En effet, elles ont été conçues par Martine Aubry dans une perspective axée sur les
grands groupes. Les conséquences sur la fonction publique (où elles se sont traduites par
une baisse du service rendu) et sur les petites entreprises (où elles se sont traduites par
une baisse des salaires et une augmentation de la flexibilité des horaires) sont patentes. Il
faut certes s’opposer à l’esprit revanchard et doctrinaire de la droite, mais aussi
soutenir les assouplissements qui sont négociés équitablement, c’est-à-dire avec une
réelle contrepartie au niveau des salaires.
Aujourd’hui, il ne s’agit pas de « défendre les 35 heures », qui ne sont pas une
revendication véritable, mais de défendre les intérêts des salariés, dans le cadre d’une
exigence de revalorisation du travail.
7 L’accès à la citoyenneté
Le niveau du chômage ne doit pas nous rendre muets sur un objectif majeur : assurer,
notamment par l’accès à l’emploi qualifié, un véritable accès à la citoyenneté des jeunes
issus des quartiers sensibles.

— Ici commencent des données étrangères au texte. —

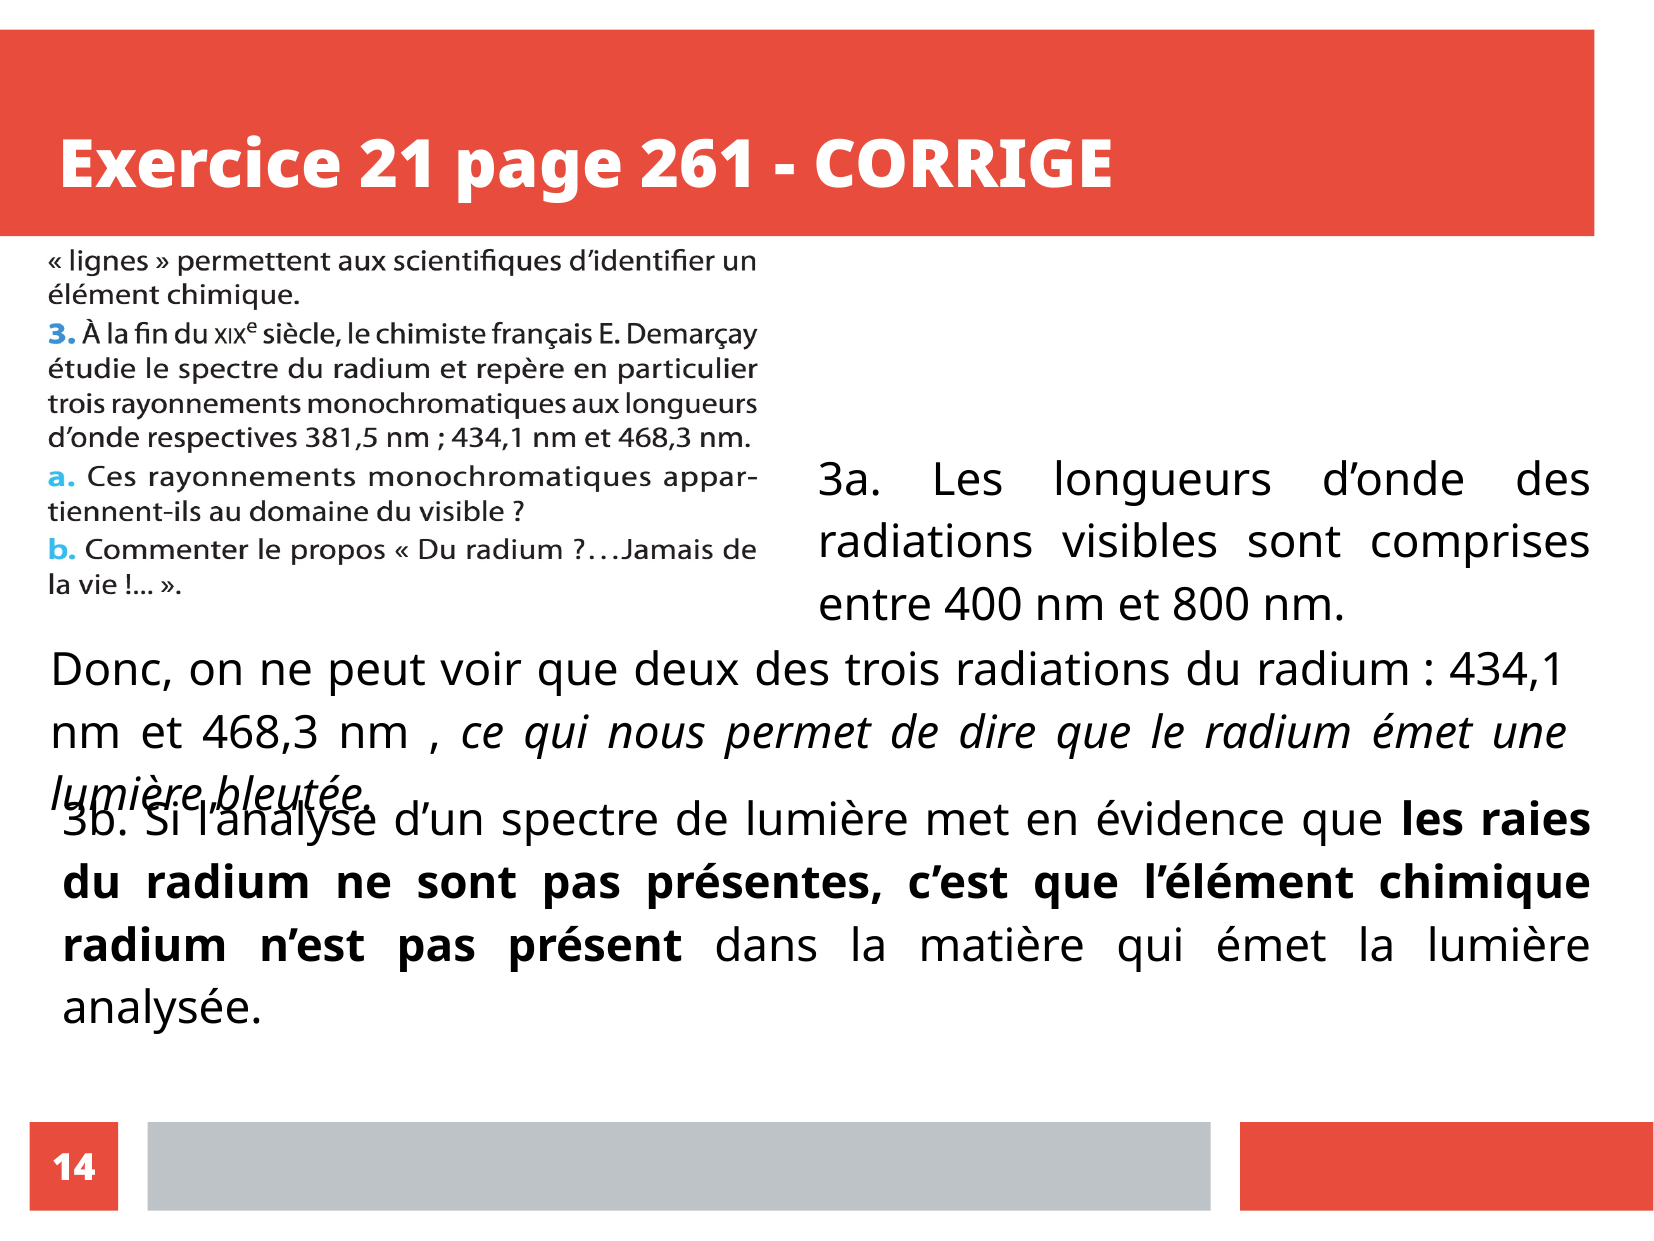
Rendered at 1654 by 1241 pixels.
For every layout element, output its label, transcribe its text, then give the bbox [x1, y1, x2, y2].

text_box 3a. Les longueurs d’onde des radiations visibles sont comprises entre 400 nm et 800 nm. [803, 438, 1607, 626]
title Exercice 21 page 261 - CORRIGE [59, 59, 1595, 207]
text_box Donc, on ne peut voir que deux des trois radiations du radium : 434,1 nm et 468,3 nm , ce qui nous permet de dire que le radium émet une lumière bleutée. [35, 629, 1583, 759]
text_box 3b. Si l’analyse d’un spectre de lumière met en évidence que les raies du radium ne sont pas présentes, c’est que l’élément chimique radium n’est pas présent dans la matière qui émet la lumière analysée. [47, 779, 1607, 967]
picture [29, 248, 780, 615]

Des politiques volontaristes sont nécessaires, en s’appuyant
sur les talents de ces jeunes, et sans se livrer à une discrimination positive qui serait à
juste titre regardée comme insultante.
Les entreprises privées doivent aussi faire un effort pour diversifier leurs recrutements,
et refuser l’exclusion des jeunes français issus de l’immigration. La progression des
carrières doit aussi donner à chacun sa chance.

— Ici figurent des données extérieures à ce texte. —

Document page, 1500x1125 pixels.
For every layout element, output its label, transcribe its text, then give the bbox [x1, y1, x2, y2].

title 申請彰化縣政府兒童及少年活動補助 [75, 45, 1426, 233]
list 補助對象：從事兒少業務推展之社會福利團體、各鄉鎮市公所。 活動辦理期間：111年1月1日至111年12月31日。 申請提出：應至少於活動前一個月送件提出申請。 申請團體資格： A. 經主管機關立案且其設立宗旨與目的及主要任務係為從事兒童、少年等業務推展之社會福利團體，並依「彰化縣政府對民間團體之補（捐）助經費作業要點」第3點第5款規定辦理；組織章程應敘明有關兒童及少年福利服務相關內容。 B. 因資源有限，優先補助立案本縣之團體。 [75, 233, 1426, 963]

Mais c’est surtout au niveau de l’orientation professionnelle et des cursus scolaires qu’il
faut une véritable politique d’accès à la citoyenneté sur le fondement du mérite : par
exemple, par la diversification des accès à la fonction publique avec des formations
rémunérées assorties d’engagements de servir, par l’accès aux classes préparatoires et
assimilées en prenant les 10 % meilleurs de chaque lycée, etc.
La revalorisation du travail passe par l’accès à l’emploi de ceux qui en sont durablement
et structurellement exclus.
Le programme du PS est à l’égard de ces objectifs assez décevant en ce sens qu’il se
contente de surfer sur quelques-unes de ces idées sans les reprendre vraiment comme
des axes d’une politique publique.
Comme on le voit, l’axe de la revalorisation du travail est une des dimensions originales
de notre projet, ancré dans la tradition de la république sociale.